Department of Microbiology and Immunology, Room A-5301, Medical Center North, 1161 21st Ave. S., Vanderbilt University School of Medicine, Nashville, TN 37232-2363, USA.
Exp Neurol. 2011 Jan;227(1):19-23. doi: 10.1016/j.expneurol.2010.10.009. Epub 2010 Oct 20.
Glatiramer acetate (GA, copolymer-1, Copaxone) is a Food and Drug Administration-approved drug for the treatment of relapsing-remitting multiple sclerosis (MS). However, its mechanism of action remains ill-defined. The available evidence indicates that GA induces antigen-presenting cells with anti-inflammatory properties and promotes the generation of immunoregulatory T cells that suppress pathogenic T cells. A new study by Kala et al. (2010) now shows that B lymphocytes, which are best known for their antibody-secreting properties, contribute to the beneficial effects of GA against experimental autoimmune encephalomyelitis (EAE), the animal model of MS. This commentary discusses these new findings in the context of the pathogenesis of MS and EAE, the emerging immunoregulatory role of B cells in autoimmunity, and the relevance of B cells as targets for immunotherapy in MS.

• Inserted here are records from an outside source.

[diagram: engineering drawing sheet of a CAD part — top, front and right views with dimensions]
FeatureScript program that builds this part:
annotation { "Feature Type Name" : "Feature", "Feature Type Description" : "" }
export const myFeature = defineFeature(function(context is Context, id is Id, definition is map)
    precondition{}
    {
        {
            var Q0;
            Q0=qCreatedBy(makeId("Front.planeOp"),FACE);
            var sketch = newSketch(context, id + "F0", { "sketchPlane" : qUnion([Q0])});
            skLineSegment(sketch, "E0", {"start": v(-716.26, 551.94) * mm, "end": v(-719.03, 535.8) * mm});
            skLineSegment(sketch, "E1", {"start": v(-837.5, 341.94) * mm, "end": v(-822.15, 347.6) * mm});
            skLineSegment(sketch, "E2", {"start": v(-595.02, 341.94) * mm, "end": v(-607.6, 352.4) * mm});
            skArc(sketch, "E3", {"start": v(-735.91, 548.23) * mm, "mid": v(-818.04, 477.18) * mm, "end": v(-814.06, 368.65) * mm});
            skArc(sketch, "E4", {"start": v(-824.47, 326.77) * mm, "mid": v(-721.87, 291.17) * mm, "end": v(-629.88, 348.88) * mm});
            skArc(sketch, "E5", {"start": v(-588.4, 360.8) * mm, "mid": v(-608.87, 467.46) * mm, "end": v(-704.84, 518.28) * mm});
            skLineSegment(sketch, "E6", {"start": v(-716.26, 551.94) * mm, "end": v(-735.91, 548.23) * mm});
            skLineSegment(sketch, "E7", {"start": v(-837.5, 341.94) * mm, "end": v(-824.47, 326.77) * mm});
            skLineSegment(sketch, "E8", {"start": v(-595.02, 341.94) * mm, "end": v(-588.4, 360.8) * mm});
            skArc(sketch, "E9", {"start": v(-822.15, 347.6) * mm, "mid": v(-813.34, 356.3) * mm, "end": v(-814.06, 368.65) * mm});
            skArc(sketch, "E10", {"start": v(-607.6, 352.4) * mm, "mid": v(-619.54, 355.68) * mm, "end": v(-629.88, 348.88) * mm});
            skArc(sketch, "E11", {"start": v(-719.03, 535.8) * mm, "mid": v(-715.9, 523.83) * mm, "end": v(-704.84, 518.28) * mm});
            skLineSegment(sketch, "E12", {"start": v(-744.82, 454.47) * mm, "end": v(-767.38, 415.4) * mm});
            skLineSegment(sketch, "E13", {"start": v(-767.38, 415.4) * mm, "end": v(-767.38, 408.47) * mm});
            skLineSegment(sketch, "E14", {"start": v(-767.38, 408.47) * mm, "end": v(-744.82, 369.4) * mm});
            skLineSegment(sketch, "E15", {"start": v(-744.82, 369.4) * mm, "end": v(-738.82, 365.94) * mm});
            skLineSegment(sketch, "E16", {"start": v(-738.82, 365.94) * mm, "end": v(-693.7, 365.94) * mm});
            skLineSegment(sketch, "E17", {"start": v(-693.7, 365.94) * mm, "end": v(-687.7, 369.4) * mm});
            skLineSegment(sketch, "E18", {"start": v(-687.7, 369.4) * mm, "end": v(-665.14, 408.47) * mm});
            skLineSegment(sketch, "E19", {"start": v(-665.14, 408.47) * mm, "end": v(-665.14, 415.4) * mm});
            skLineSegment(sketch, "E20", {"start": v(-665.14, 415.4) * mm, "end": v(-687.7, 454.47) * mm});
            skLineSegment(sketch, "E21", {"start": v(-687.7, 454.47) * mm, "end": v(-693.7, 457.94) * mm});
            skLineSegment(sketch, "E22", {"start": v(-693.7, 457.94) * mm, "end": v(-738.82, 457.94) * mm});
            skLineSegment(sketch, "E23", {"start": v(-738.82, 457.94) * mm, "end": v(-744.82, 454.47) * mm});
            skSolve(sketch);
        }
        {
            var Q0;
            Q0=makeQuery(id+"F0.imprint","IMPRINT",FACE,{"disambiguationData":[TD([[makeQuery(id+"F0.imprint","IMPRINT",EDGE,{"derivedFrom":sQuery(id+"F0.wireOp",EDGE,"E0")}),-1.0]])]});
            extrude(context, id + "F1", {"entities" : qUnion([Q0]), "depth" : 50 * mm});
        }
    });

醋酸格拉替雷(GA,共聚物-1,Copaxone)是一种经美国食品药品监督管理局批准用于治疗复发缓解型多发性硬化症(MS)的药物。然而,其作用机制仍不清楚。现有证据表明,GA 诱导具有抗炎特性的抗原呈递细胞,并促进产生免疫调节性 T 细胞,抑制致病性 T 细胞。Kala 等人的一项新研究(2010)表明,B 淋巴细胞,其以分泌抗体的特性而闻名,有助于 GA 对实验性自身免疫性脑脊髓炎(EAE)的有益作用,EAE 是 MS 的动物模型。该评论讨论了这些新发现与 MS 和 EAE 的发病机制、B 细胞在自身免疫中的新兴免疫调节作用以及 B 细胞作为 MS 免疫治疗靶点的相关性。